Mašková wanted to pursue her own dreams, which would leave no room for the rigors of amateur sports. She discussed her decision with her coach Míla Nováková during the World Championships at Colorado Springs. The two of them went and threw her white training skates into a lake as a definitive end to her amateur career.

She then joined the American-based skating show Holiday on Ice as one of the featured performers. When it came to Prague in 1969, it played to sold-out crowds, with 250,000 people attending 32 shows. But her independence was short-lived. She died in a car crash on a rainy night in France in 1972 at the age of 22.

A glass-making pioneer

'Sphere in a Cube' by Stanislav Libenský and Jaroslava Brychtová, 1990. Photo: Wikimedia commons,
'Sphere in a Cube' by Libenský and Brychtová. Photo: Wikimedia commons, Jindrich Nosek, Wikimedia commons, CC BY-SA 4.0.

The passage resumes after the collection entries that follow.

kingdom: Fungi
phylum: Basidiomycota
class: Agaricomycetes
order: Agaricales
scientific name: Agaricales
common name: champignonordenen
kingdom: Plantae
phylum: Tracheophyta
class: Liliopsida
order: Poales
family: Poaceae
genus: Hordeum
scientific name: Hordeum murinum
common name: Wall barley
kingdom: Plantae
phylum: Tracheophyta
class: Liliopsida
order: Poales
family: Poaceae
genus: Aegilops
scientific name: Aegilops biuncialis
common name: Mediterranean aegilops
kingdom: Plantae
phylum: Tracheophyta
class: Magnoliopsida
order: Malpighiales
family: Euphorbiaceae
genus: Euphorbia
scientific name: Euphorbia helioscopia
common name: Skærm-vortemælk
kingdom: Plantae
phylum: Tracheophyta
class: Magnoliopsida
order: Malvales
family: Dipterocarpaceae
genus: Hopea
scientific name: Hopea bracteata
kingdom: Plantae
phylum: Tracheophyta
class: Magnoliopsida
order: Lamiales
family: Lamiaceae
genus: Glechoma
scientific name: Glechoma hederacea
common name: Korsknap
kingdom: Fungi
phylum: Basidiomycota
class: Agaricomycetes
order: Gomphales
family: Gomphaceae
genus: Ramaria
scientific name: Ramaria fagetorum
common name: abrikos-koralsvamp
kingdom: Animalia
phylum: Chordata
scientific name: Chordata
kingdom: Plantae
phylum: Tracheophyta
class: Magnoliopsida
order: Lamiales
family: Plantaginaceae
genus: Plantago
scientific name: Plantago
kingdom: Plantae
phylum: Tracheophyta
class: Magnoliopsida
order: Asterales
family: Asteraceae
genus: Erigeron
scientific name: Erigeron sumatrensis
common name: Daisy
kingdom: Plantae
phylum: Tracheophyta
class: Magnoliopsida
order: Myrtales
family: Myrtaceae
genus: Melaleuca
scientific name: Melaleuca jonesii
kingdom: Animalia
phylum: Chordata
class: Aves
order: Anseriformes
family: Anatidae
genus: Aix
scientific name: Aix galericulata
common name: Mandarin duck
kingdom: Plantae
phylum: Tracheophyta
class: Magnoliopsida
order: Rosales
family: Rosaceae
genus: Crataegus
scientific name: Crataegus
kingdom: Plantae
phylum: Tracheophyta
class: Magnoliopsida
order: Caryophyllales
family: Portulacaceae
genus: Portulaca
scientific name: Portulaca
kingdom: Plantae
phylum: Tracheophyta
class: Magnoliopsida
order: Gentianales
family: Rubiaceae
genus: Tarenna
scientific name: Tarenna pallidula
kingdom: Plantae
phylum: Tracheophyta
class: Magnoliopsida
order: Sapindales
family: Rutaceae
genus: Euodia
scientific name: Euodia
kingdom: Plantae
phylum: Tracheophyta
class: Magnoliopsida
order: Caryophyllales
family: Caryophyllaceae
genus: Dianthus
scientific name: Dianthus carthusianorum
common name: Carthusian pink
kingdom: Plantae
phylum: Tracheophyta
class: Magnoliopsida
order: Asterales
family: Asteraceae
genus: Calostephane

Glass sculptor Jaroslava Brychtová is known for her collaborations with her second husband, Stanislav Libenský. She came from an artistic family. Her father, Jaroslav Brychta, was a glass artist and her mother, Anna Pekárková, wove textiles. Brychtová built on some of her father’s ideas for new processes to work with and mold molten glass.

In the artistic partnership, Libenský made sketches and paintings, and Brychtová modeled clay sculptures based on them. The sculptures were the basis for the final glass castings.

Brychtová and Libenský helped bring Czechoslovak glassmaking to international prominence by presenting it at Expo 58 in Brussels. They also participated in the 1967 Expo in Montreal. Their work can be found in museums worldwide, including the Corning Museum of Glass, the Metropolitan Museum of Art, and the Victoria & Albert Museum.

On her own, Brychtová designed a stained glass window for the chapel in Špilberk Castle in Brno. Together with her husband, she worked on two stained glass windows for the St. Wenceslas Chapel in St. Vitus’ Cathedral in Prague.

She and her husband both won the Klement Gottwald State Prize in 1967, but they fell out of favor after the 1968 Soviet-led invasion. Both were expelled from the Communist Party and for a while banned from foreign travel. Libenský died in 2002, but Brychtová continued to make glass castings until her death in 2020.

The Czechoslovak women of World War II

Women in the Auxiliary Territorial Service in front of a repair workshop in Tell El Kebir, Egypt. Photo: Military Archives.
Women in the Auxiliary Territorial Service in front of a repair workshop in Tell El Kebir, Egypt. Photo: Military Archives.

A seldom told story is that Czechoslovak women served in World War II in Britain and on the eastern front. Women served in the British Army Auxiliary Corps as drivers, meteorologists, interpreters, and convoy movement commanders in the British Army Auxiliary Corps. Over 200 served in specialized areas, which freed up men so they could serve on the front line.

Their previously unknown stories have been collected in the book “Women also Wanted to Fight” (I ženy chtěly bojovat!), published in Czech. Hana Vogelová, for example, joined the Women's Auxiliary Air Force (WAAF) in November 1941 and worked as an interpreter and translator assigned to the RAF’s 311th Bomber Squadron, which was composed of Czech and Slovak pilots.

Edita Zochovická qualified as a driver in the British Auxiliary Territorial Service (ATS), and after she completed officer training, she often commanded convoys. After 1948 she was persecuted in Czechoslovakia for helping Britain as well as for having Jewish roots.

Women worked in the Czechoslovak military units in the Soviet Union during the war, mainly in the medical service, in the signal corps, as administrative workers, or in anti-aircraft artillery units. Four women – two snipers and two women with submachine guns – fought directly. Over 50 women were injured in the fighting, and five women died at the battle of Dukla in 1944. In total, 1,000 women worked in Czechoslovak military units in the East. Their stories are told in the book “In the Shadow of Men” (Ve stínu mužů), published in Czech.